• [About this task]: Within the data below, determine how many lines contain "health" and supply only that figure.

• [Dataset entries]:

● ● ● ●

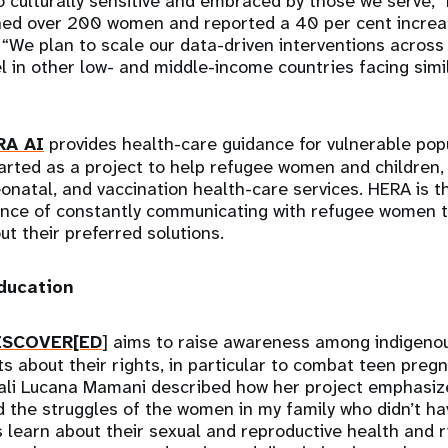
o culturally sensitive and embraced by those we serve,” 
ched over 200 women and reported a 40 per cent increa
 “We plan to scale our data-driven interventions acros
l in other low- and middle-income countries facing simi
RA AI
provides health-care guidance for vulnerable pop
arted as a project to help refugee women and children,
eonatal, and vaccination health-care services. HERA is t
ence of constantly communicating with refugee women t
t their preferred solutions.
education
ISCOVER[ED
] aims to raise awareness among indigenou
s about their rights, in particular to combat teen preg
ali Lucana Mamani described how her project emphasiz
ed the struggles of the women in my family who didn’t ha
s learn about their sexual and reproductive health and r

● ● ● ●

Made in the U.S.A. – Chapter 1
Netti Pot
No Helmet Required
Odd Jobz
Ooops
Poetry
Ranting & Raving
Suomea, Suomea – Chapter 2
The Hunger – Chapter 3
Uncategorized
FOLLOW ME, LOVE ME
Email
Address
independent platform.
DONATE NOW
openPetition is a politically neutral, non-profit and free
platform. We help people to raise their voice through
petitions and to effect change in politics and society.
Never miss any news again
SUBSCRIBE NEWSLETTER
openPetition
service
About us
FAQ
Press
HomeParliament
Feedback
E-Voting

● ● ● ●

• [Answer to the problem]: 3